Her eyes avoided his: that alone helped to restore a little of his poise. She had come as a suppliant, and would not be difficult to handle. The old Beryl, polished, cynical mistress of herself and her emotions, might have beaten him down; induced God knows what, extravagant promises.
"I don't want to talk about what has happened. I am not reproaching you or appealing to any sense of duty but—"
She stood there, her eyes downcast, twisting her gloves into tight spirals. He said nothing, holding his arguments in reserve against her exhaustion.
"You make it hard, awfully hard for me, Ronnie. You do know—Steppe wants to marry me?"
He nodded.
"Do you realize what that means—to me, Ronnie?"
"He's not a bad fellow," protested Ronnie. "Really, Beryl, I never dreamed you were going to take this line.

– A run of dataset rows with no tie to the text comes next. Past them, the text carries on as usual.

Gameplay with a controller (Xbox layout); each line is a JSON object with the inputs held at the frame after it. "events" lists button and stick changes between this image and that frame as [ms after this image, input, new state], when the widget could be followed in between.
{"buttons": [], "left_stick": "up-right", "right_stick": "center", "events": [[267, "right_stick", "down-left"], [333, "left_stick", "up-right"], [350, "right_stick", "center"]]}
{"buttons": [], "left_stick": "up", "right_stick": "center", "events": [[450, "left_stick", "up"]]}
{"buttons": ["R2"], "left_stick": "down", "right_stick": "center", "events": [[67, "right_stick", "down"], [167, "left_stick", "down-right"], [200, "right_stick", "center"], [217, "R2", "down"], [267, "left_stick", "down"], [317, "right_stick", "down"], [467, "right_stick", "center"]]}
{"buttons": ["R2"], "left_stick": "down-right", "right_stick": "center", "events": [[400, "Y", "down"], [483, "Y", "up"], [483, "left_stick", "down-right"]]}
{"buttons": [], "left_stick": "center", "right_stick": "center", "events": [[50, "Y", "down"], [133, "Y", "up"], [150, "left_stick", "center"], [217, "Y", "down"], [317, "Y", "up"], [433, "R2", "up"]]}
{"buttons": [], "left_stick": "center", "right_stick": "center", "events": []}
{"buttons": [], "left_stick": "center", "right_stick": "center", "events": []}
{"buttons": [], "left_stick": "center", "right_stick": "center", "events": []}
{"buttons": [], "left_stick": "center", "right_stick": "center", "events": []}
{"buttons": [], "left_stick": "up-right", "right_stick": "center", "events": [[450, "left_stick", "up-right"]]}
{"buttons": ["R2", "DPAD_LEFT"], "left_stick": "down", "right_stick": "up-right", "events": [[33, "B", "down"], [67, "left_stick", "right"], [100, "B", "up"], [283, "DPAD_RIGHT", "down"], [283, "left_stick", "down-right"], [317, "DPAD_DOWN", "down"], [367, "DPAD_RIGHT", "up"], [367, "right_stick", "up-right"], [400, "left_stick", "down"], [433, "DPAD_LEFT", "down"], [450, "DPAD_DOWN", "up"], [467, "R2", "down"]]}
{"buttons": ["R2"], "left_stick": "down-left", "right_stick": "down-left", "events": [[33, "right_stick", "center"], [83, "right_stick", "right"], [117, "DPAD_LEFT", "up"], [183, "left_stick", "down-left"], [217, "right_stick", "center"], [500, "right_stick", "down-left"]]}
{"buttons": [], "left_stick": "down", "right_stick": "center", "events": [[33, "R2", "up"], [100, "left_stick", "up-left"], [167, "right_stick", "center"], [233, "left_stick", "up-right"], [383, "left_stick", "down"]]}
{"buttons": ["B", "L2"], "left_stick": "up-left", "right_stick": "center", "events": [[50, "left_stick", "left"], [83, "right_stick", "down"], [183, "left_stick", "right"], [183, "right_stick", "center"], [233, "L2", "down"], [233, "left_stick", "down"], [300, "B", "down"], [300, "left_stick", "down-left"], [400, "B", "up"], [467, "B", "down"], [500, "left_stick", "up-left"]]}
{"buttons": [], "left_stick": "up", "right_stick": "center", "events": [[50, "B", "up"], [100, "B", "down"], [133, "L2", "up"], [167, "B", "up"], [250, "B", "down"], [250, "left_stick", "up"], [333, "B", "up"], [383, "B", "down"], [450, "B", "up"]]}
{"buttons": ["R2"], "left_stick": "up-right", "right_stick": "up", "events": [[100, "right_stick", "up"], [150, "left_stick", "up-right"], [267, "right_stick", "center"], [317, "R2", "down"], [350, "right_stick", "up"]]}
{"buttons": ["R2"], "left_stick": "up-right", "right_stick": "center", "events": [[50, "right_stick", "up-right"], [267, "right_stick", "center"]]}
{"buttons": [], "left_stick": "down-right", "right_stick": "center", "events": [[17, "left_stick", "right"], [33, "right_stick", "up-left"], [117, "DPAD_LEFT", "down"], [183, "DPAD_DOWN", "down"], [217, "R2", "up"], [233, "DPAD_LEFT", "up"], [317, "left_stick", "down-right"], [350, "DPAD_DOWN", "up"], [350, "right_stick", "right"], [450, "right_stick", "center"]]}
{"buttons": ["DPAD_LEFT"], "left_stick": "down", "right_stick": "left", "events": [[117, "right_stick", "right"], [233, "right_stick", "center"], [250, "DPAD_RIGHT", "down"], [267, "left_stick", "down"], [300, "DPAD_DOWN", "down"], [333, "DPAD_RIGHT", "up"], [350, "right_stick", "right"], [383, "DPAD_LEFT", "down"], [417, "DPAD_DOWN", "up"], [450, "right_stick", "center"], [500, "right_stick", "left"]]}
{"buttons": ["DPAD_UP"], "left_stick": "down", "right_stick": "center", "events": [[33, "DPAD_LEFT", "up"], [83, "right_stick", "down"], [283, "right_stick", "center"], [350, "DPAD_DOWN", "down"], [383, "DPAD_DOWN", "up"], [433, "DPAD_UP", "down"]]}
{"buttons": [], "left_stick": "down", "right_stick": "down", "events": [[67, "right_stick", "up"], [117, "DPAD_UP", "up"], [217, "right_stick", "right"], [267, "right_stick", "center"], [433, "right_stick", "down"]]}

Is it decent?"
"He's—he's awful, Ronnie, you know he's awful. He's hideous, he's just animal all through. Animal with reasoning powers, gross—horrible. You liked me, Ronnie," she was pleading now. "Why—why don't you marry me? I love you—I must have loved you. I could learn to respect you so easily. They say you're rotten, but you're of my own kind. Ronnie, don't you know what it means to me to say this—don't you know?"
She was gripping his arm with an intensity which made him wince. Hysteria—suppose Steppe did come back? He went moist at the thought.
"Ronnie, why don't you?" she breathed. "It would save me. It would save father, too. He would accept the accomplished fact, and be relieved. Ronnie, it would save my soul and my body. I'd serve you as faithfully as any woman ever served a man, I would Ronnie. I'd be—I'd be as light as the lightest woman you know—don't you realize what I am saying—?"